## Instruções da tarefa:
Reproduza na íntegra, sem nenhuma alteração, o texto sobre a fome no passado de Goiás.

## Trecho fornecido:
==*==

A imagem cristalizada no imaginário popular sobre Goiás – de uma região em que há fartura de alimentos e mesa cheia – oculta um passado difícil de privações. Quem hoje visita o Estado em busca de uma das especialidades locais – o empadão goiano, preparado com carne, frango, guariroba, azeitona e uma série de outros ingredientes que denotam fartura – pode não imaginar que em um período anterior uma parcela significativa da população passava fome. A constatação é da historiadora Sônia Maria de Magalhães, pós-doutoranda do Programa de Pós-Graduação em História das Ciências e da Saúde da COC, convidada do primeiro Encontro às Quintas de 2015.

“Essa imagem de Goiás relacionada a uma mesa generosa é muito difundida”, declarou a pesquisadora em sua apresentação, baseada no livro Males do Sertão, resultado de sua tese de doutorado, que aborda a relação entre alimentação, doenças e a elevada incidência de deficiência mental e má formação congênita na então província no contexto do século 19. “Esse presente de fartura oculta um passado muito duro de privação alimentar”, explicou Sônia, que é professora da Faculdade de História da Universidade Federal de Goiás (UFG).

==*==

## Dados brutos:
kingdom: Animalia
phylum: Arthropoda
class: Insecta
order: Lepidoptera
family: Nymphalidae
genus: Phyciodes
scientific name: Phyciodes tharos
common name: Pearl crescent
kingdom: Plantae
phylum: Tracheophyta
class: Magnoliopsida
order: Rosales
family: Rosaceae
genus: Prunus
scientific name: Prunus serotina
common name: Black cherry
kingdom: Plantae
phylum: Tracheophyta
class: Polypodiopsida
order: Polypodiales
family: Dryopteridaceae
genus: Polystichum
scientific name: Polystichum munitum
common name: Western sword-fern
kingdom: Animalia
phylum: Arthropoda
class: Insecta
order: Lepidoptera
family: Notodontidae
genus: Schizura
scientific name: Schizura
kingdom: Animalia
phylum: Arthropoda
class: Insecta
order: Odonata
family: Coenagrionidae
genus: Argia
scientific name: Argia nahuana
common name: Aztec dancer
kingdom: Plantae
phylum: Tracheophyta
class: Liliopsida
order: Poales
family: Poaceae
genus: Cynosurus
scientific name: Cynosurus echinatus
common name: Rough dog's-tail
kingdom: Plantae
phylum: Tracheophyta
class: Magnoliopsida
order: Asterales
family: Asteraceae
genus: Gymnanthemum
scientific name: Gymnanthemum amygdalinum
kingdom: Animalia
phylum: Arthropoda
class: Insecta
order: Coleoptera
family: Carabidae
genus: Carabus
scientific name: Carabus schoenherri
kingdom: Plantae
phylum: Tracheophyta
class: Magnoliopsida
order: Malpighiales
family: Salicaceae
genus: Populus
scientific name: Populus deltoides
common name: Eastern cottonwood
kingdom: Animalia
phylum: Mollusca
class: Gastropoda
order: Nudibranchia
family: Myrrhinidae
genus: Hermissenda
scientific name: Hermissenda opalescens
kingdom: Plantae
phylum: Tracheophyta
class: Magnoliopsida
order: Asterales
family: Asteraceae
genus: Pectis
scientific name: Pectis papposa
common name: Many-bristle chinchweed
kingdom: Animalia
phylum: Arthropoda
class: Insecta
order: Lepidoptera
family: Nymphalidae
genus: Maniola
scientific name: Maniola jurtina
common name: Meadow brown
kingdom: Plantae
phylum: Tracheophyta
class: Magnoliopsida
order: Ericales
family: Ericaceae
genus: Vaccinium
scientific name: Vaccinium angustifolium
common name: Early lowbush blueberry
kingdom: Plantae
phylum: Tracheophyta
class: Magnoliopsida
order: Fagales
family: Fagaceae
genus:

==*==

## Solução do problema:
A imagem cristalizada no imaginário popular sobre Goiás – de uma região em que há fartura de alimentos e mesa cheia – oculta um passado difícil de privações. Quem hoje visita o Estado em busca de uma das especialidades locais – o empadão goiano, preparado com carne, frango, guariroba, azeitona e uma série de outros ingredientes que denotam fartura – pode não imaginar que em um período anterior uma parcela significativa da população passava fome. A constatação é da historiadora Sônia Maria de Magalhães, pós-doutoranda do Programa de Pós-Graduação em História das Ciências e da Saúde da COC, convidada do primeiro Encontro às Quintas de 2015.

“Essa imagem de Goiás relacionada a uma mesa generosa é muito difundida”, declarou a pesquisadora em sua apresentação, baseada no livro Males do Sertão, resultado de sua tese de doutorado, que aborda a relação entre alimentação, doenças e a elevada incidência de deficiência mental e má formação congênita na então província no contexto do século 19. “Esse presente de fartura oculta um passado muito duro de privação alimentar”, explicou Sônia, que é professora da Faculdade de História da Universidade Federal de Goiás (UFG).